Alle Browser erlauben das Entführen von Mausklicks

Sicherheitsforscher warnen, dass eine lange unterschätzte Gefahr weitaus schlimmere Folgen haben kann als bislang angenommen. So könnten Angreifer vorhandene Schaltflächen in Web-Seiten mit eigenen Buttons überdecken, um beliebige Aktionen auszulösen.
Die Sicherheitsforscher Robert Hansen von SecTheory und Jeremiah Grossman von WhiteHat Security haben eine an sich schon länger bekannte Angriffsmethode näher untersucht und sind zu alarmierenden Ergebnissen gekommen. Die als "Clickjacking" bezeichnete Methode wurde bis dahin unterschätzt und nur mit Klick-Betrug oder der Manipulation von Umfragen in Verbindung gebracht. Wie Hansen und Grossman heraus gefunden haben, ist jedoch wesentlich mehr möglich.
Hansen und Grossman hatten zunächst einen Vortrag auf der OWASP-Konferenz (Open Web Application Security Project) angekündigt, diesen jedoch auf Bitten von Adobe zurück gezogen. Einige Details haben sie auf der OWASP-Konferenz dann doch im kleinen Kreis mit Kollegen diskutiert.
Ein Angreifer könnte auf einer Website, die bereits Schaltflächen enthält, einen transparenten und somit für den Anwender unsichtbaren Button über eine vorhandene Schaltfläche legen. Klickt ein Anwender auf den Button, wird eine vom Angreifer definierte, beliebige Aktion ausgelöst. So könnte etwa eine Schaltfläche, die zum Absenden von Anmeldedaten dient, mit einer anderen überdeckt werden, die diese Daten an einen Server den Angreifers sendet.
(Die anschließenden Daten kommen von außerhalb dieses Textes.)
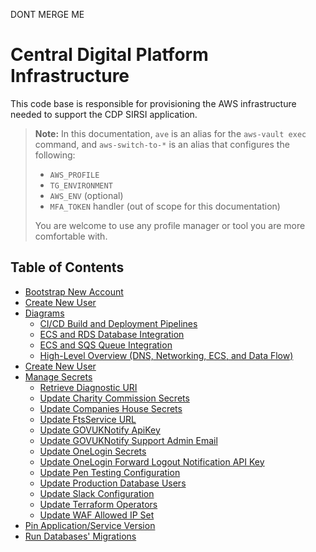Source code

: DONT MERGE ME

# Central Digital Platform Infrastructure

This code base is responsible for provisioning the AWS infrastructure needed to support the CDP SIRSI application.

> **Note:** In this documentation, `ave` is an alias for the `aws-vault exec` command, and `aws-switch-to-*` is an alias that configures the following:
> - `AWS_PROFILE`
> - `TG_ENVIRONMENT`
> - `AWS_ENV` (optional)
> - `MFA_TOKEN` handler (out of scope for this documentation)
>
> You are welcome to use any profile manager or tool you are more comfortable with.

## Table of Contents
- [Bootstrap New Account](./docs/bootstap-new-account.md)
- [Create New User](./docs/bootstap-new-account.md#create-new-users)
- [Diagrams](./docs/diagrams.md)
  - [CI/CD Build and Deployment Pipelines](./docs/diagrams.md#cicd-build-and-deployment-pipelines)
  - [ECS and RDS Database Integration](./docs/diagrams.md#cdp-sirsi-application-ecs-and-rds-database-integration)
  - [ECS and SQS Queue Integration](./docs/diagrams.md#cdp-sirsi-application-ecs-and-sqs-queue-integration)
  - [High-Level Overview (DNS, Networking, ECS, and Data Flow)](#cdp-sirsi-application-high-level-overview-of-dns-networking-ecs-and-data-flow)
- [Create New User](./docs/bootstap-new-account.md#create-new-users)
- [Manage Secrets](./docs/manage-secrets.md)
   - [Retrieve Diagnostic URI](./docs/manage-secrets.md#retrieve-diagnostic-uri)
   - [Update Charity Commission Secrets](./docs/manage-secrets.md#update-charity-commission-secrets)
   - [Update Companies House Secrets](./docs/manage-secrets.md#update-companies-house-secrets)
   - [Update FtsService URL](./docs/manage-secrets.md#update-ftsservice-url)
   - [Update GOVUKNotify ApiKey](./docs/manage-secrets.md#update-govuknotify-apikey)
   - [Update GOVUKNotify Support Admin Email](./docs/manage-secrets.md#update-govuknotify-support-admin-email)
   - [Update OneLogin Secrets](./docs/manage-secrets.md#update-onelogin-secrets)
   - [Update OneLogin Forward Logout Notification API Key](./docs/manage-secrets.md#update-onelogin-forward-logout-notification-api-key)
   - [Update Pen Testing Configuration](./docs/manage-secrets.md#update-pen-testing-configuration)
   - [Update Production Database Users](./docs/manage-secrets.md#update-production-database-users)
   - [Update Slack Configuration](./docs/manage-secrets.md#update-slack-configuration)
   - [Update Terraform Operators](./docs/manage-secrets.md#update-terraform-operators)
   - [Update WAF Allowed IP Set](./docs/manage-secrets.md#update-waf-allowed-ip-set)
- [Pin Application/Service Version](./docs/bootstap-new-account.md#pin-applicationservice-version)
- [Run Databases' Migrations](./docs/bootstap-new-account.md#run-databases-migrations)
Eine andere Variante wäre der Start eines Downloads von Malware. Hansen nennt außerdem eine vordefinierte Script-Aktion als Beispiel, die den Firewall-Router des Opfers anweist alle Firewall-Regeln zu löschen. Dazu, wie ein solcher Angriff ausgeführt werden kann, machen die Sicherheitsforscher keine Angaben.
Das Problem betrifft alle Web-Browser und auch einige Plugins, die für interaktive Web-Inhalte genutzt werden. Die Forscher haben mit Browser-Herstellern Kontakt aufgenommen und ihnen das Problem dargelegt. Sie geben an, die Hersteller würden bereits an Lösungen arbeiten, ebenso Adobe. Welche Adobe-Software betroffen ist, verraten Hansen und Grossman noch nicht - es könnte sich um den Flash Player handeln. Bisher gibt es jedoch noch keine Äußerungen von Browser-Herstellern dazu, wann es entsprechende Updates für ihre Produkte geben wird, die das Problem beseitigen oder zumindest verringern.
Für den Moment sind Benutzer von Firefox, die die Erweiterung NoScript benutzen, am besten geschützt. Laut Hansen verhindert diese Kombination 99,99 Prozent der denkbaren Angriffsszenarien. Sie sei allerdings eher etwas für Fortgeschrittene, schränkt Hansen ein.